Required work
Using the records below, count the lines containing "detectado" and give only the total.

*** Opening Input for this task ***

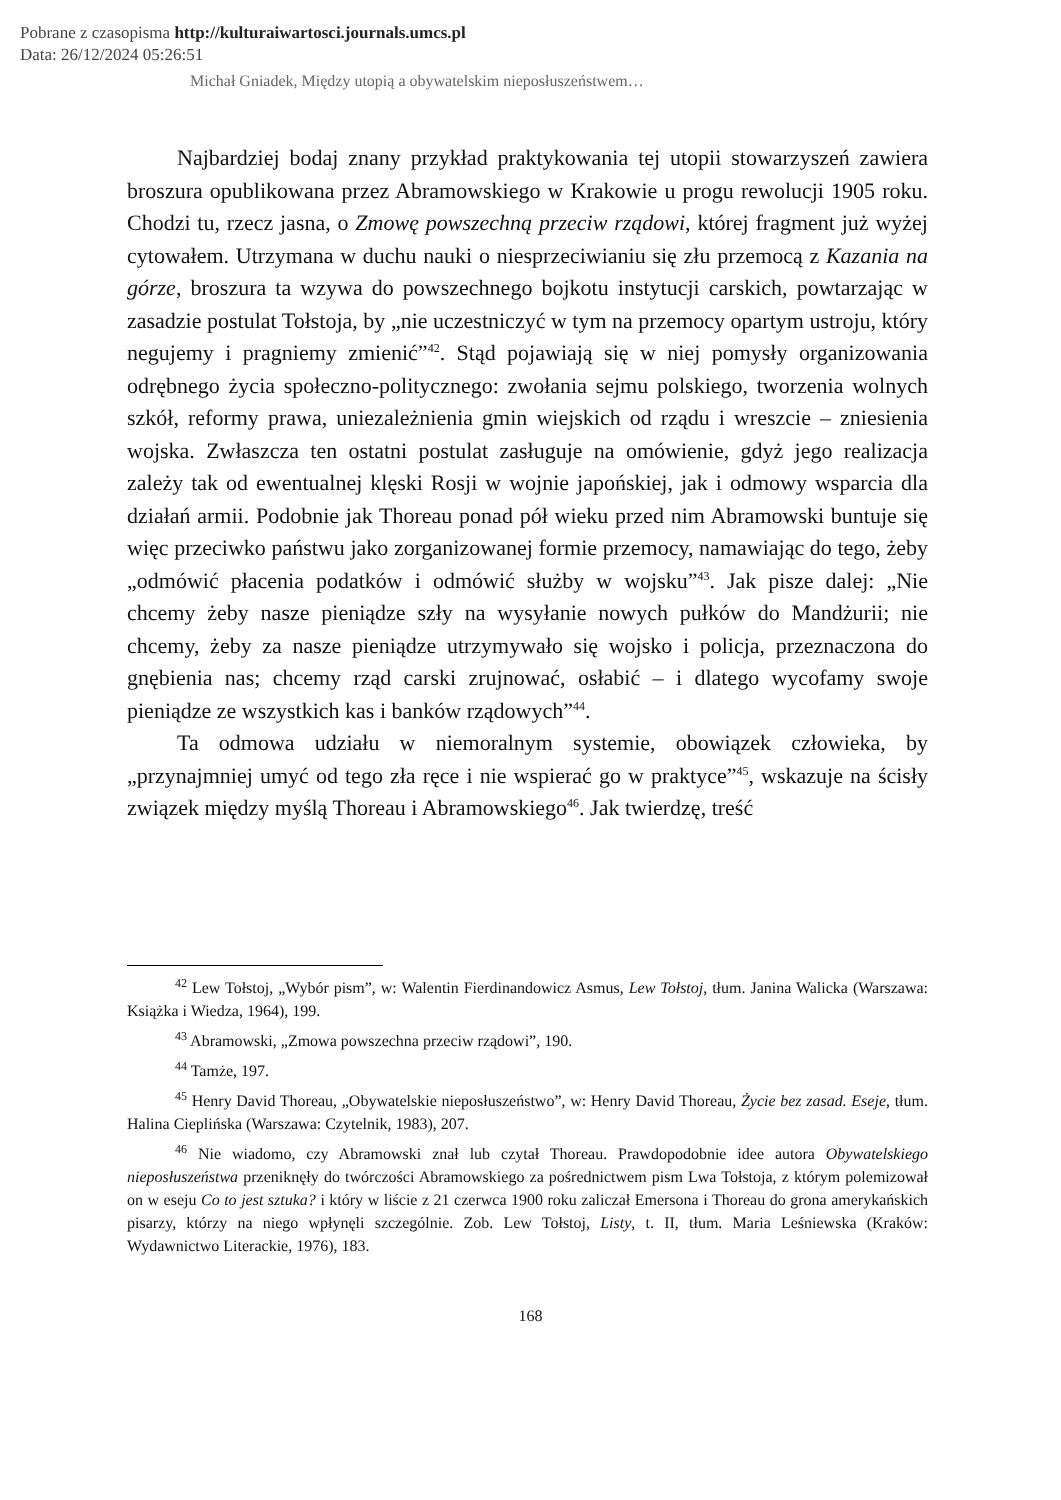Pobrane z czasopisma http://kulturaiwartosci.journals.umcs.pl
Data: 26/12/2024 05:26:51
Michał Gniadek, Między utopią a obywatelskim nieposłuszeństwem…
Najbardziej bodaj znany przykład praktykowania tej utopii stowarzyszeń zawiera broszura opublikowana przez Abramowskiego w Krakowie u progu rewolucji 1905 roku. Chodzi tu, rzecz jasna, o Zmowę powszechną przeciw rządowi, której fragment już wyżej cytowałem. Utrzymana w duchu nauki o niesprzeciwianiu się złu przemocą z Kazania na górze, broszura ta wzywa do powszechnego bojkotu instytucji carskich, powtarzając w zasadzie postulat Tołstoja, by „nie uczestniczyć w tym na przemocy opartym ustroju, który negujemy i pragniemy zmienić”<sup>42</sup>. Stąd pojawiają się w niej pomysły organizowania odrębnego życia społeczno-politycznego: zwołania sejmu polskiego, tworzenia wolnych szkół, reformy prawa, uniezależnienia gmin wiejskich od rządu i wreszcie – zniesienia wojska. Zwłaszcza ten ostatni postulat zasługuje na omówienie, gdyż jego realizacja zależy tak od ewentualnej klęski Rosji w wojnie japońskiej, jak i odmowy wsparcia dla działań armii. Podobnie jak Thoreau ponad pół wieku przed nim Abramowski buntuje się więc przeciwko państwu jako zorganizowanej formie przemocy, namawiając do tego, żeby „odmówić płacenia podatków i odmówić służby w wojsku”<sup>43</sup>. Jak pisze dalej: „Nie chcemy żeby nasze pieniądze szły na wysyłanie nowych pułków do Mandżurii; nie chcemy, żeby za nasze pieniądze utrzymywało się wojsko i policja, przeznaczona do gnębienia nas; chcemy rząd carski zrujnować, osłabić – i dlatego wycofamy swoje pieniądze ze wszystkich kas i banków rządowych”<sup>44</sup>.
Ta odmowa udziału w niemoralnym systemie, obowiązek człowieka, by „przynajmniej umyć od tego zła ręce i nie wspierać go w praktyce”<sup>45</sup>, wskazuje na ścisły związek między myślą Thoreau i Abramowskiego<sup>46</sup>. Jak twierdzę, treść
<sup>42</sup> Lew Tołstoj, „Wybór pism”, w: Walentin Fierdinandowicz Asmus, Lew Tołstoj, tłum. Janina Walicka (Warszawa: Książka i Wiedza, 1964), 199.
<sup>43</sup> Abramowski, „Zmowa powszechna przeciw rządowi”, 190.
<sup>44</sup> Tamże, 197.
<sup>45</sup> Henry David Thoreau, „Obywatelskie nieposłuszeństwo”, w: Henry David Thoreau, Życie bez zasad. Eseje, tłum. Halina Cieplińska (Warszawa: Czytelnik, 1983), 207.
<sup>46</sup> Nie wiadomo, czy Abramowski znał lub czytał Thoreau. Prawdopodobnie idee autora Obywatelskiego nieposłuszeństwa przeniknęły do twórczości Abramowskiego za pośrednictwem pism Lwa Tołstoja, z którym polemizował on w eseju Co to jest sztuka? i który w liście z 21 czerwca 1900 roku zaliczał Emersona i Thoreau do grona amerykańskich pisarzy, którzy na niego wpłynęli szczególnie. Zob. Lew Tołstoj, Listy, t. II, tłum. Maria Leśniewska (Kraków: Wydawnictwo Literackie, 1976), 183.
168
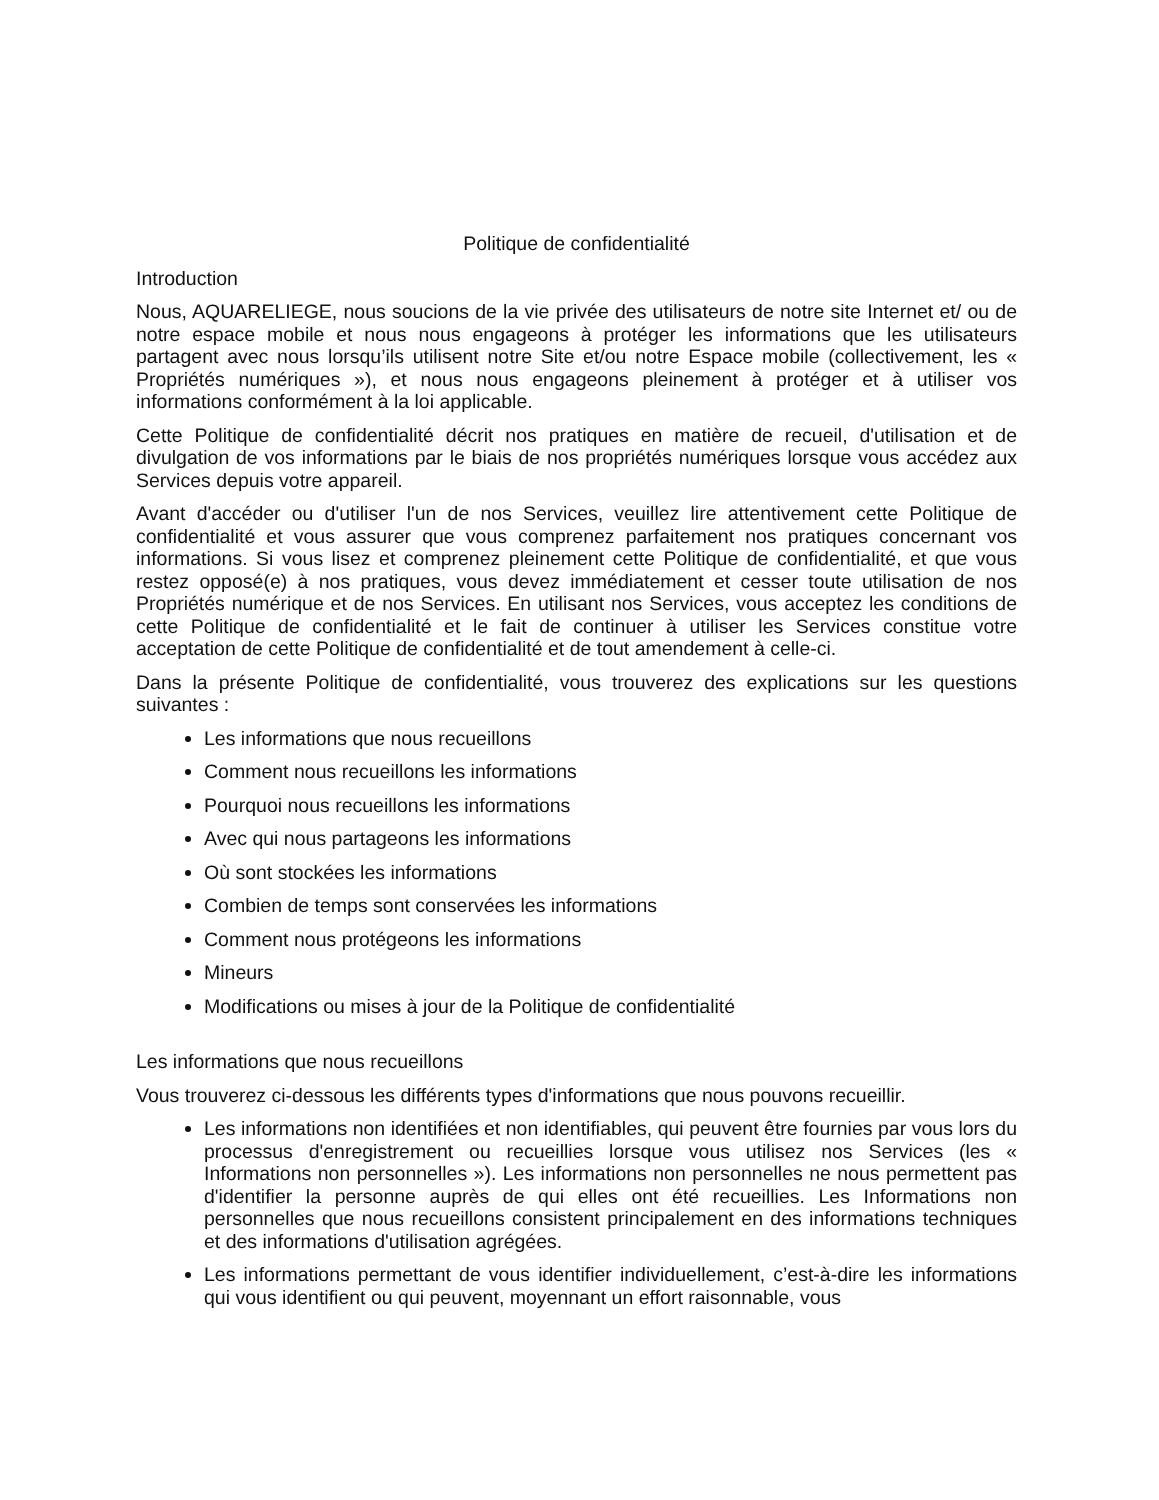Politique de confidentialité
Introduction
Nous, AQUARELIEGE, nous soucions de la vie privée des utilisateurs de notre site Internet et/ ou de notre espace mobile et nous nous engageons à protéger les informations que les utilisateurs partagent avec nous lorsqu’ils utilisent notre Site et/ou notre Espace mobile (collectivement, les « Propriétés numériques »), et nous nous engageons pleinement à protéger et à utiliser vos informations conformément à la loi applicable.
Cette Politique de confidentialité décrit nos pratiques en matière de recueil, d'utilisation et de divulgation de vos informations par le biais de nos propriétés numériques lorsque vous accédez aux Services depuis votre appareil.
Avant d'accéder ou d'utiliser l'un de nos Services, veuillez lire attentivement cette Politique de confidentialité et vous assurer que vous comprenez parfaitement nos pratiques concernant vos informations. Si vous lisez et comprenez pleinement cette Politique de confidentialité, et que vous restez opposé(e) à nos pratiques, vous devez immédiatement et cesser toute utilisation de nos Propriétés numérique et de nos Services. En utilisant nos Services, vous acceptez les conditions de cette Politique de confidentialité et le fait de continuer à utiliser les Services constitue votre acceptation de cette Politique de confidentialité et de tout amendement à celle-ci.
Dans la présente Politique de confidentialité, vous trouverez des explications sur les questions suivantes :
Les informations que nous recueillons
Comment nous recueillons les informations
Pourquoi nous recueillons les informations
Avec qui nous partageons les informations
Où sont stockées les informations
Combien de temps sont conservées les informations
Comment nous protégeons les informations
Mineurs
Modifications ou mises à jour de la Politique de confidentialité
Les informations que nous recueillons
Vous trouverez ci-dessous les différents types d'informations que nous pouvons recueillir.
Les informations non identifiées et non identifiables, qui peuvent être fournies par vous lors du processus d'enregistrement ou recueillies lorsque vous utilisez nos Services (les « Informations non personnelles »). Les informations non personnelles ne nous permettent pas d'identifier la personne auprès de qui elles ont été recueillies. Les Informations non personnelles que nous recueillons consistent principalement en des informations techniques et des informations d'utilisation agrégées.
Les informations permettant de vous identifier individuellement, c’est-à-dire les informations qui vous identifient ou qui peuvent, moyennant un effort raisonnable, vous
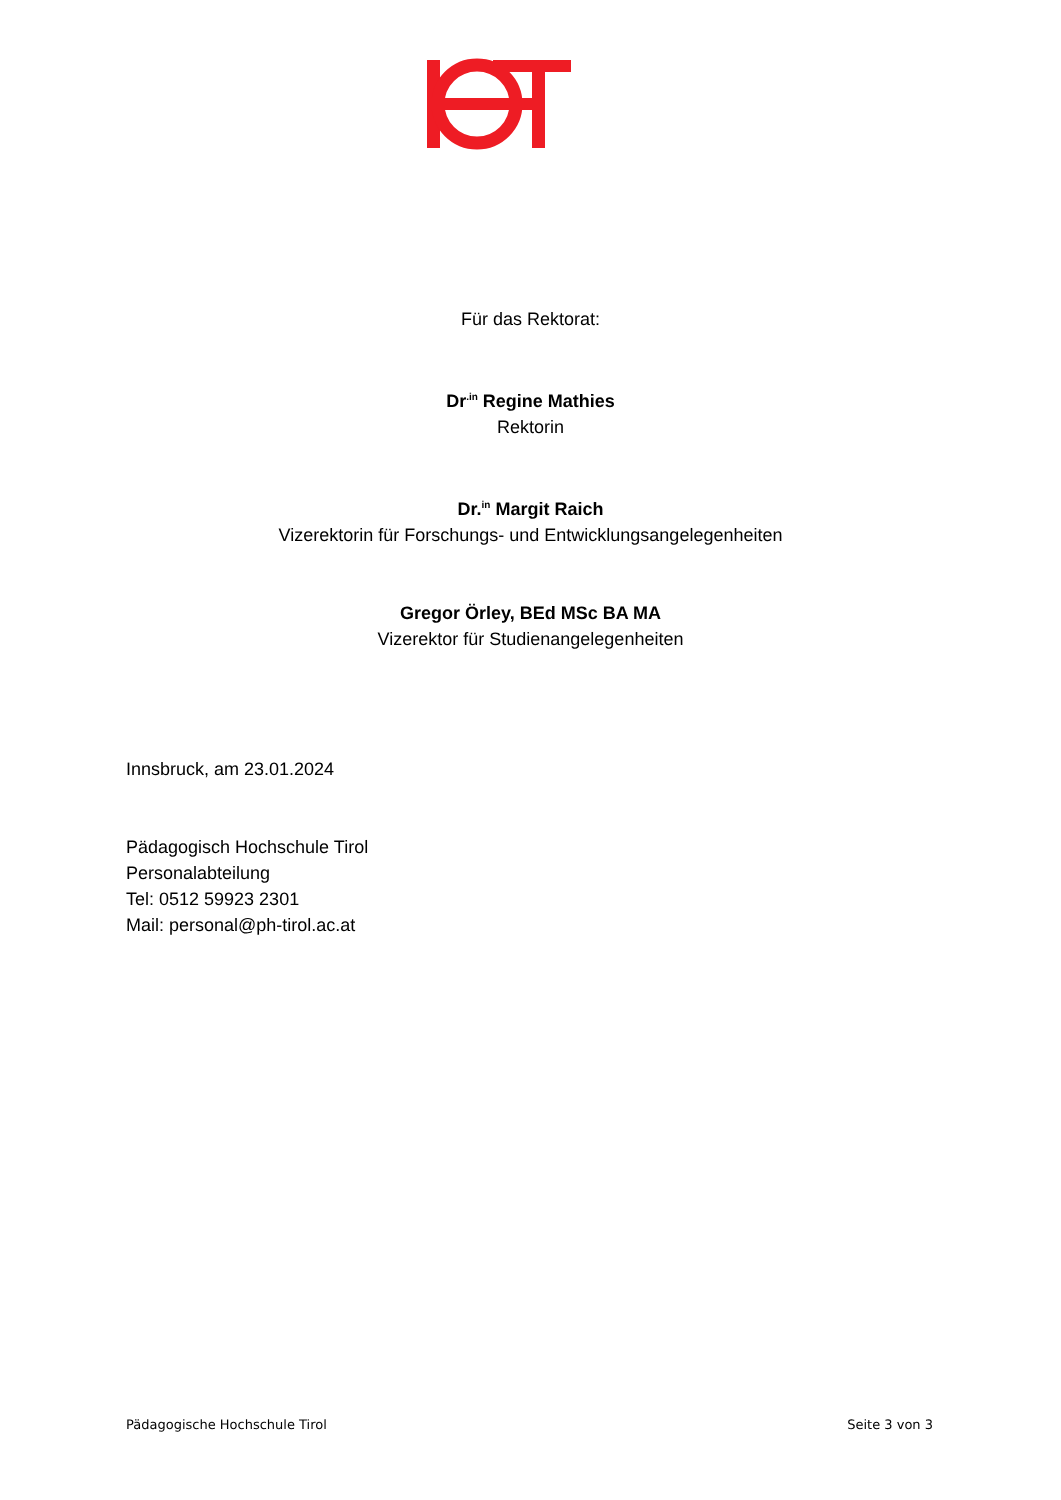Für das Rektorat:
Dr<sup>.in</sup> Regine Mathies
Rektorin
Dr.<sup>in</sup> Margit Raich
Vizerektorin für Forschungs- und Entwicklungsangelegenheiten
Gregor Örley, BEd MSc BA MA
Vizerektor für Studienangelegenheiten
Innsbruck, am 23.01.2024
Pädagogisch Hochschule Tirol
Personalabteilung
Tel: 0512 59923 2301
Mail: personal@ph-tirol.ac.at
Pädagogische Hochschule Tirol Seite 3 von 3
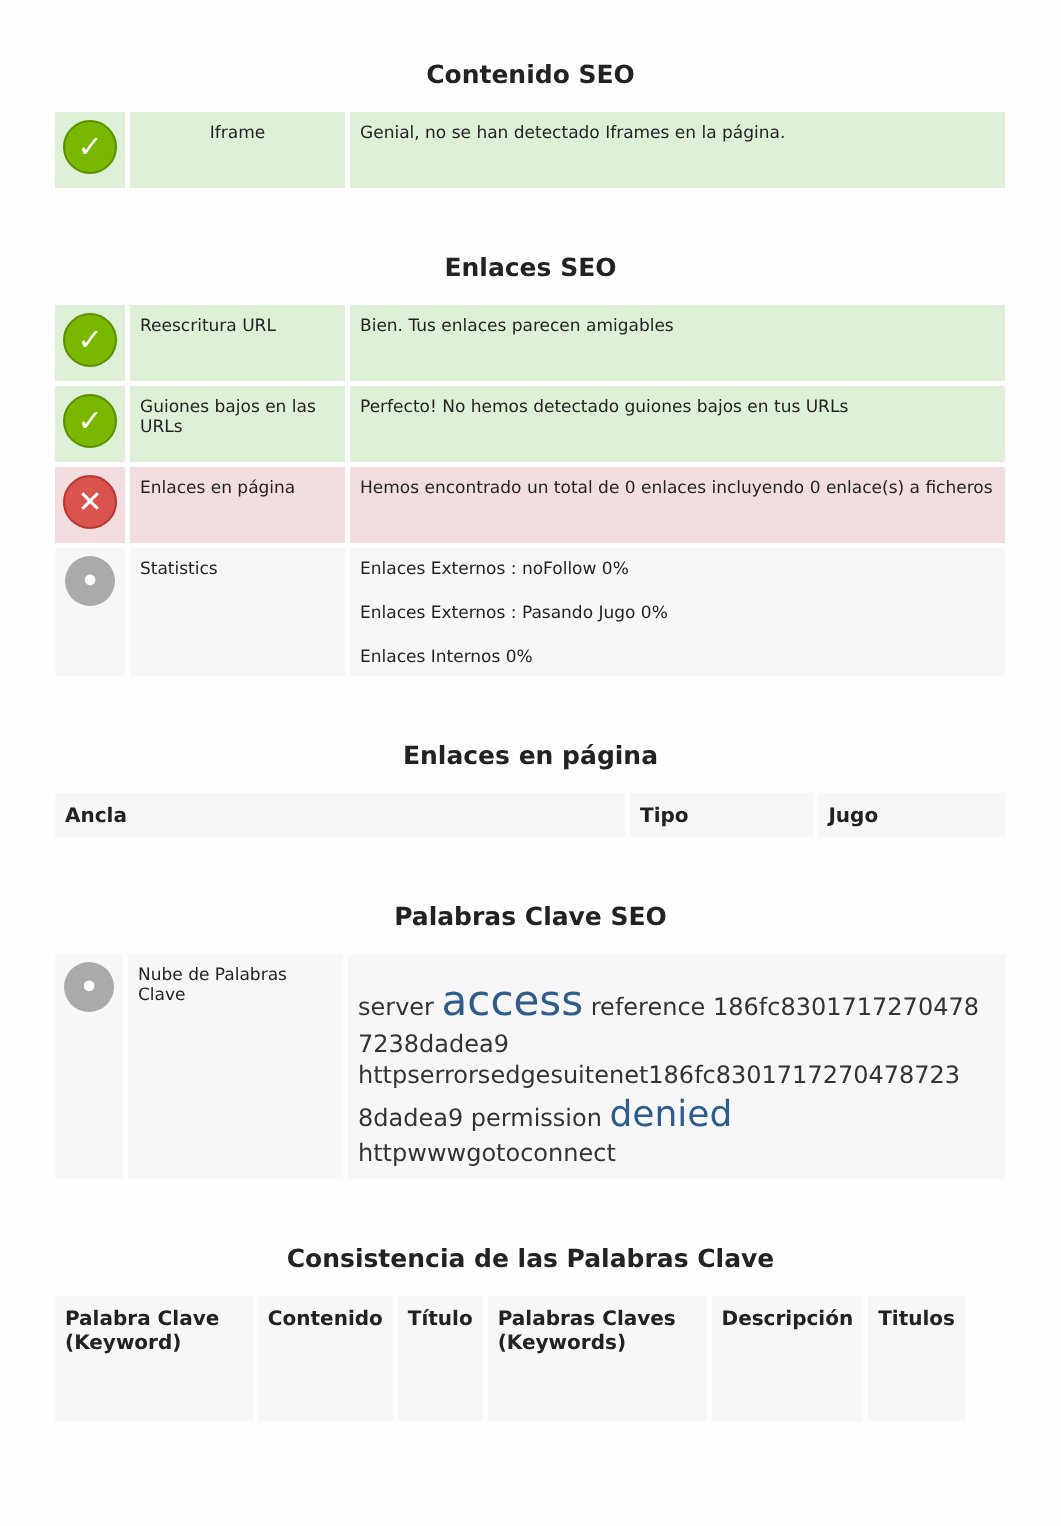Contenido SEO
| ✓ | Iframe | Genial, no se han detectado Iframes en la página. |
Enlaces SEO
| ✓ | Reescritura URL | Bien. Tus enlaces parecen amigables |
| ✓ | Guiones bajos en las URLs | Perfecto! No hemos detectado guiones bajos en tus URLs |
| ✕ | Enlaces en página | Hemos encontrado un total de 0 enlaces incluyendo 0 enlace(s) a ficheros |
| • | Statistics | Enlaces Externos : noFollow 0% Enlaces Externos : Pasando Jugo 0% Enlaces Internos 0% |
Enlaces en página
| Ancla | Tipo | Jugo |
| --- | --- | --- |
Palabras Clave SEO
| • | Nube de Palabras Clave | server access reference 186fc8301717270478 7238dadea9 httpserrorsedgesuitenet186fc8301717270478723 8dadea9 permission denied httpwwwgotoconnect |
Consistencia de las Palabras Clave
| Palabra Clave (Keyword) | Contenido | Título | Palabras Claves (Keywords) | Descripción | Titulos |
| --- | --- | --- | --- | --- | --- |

*** Closing Input for this task ***

Worked solution
2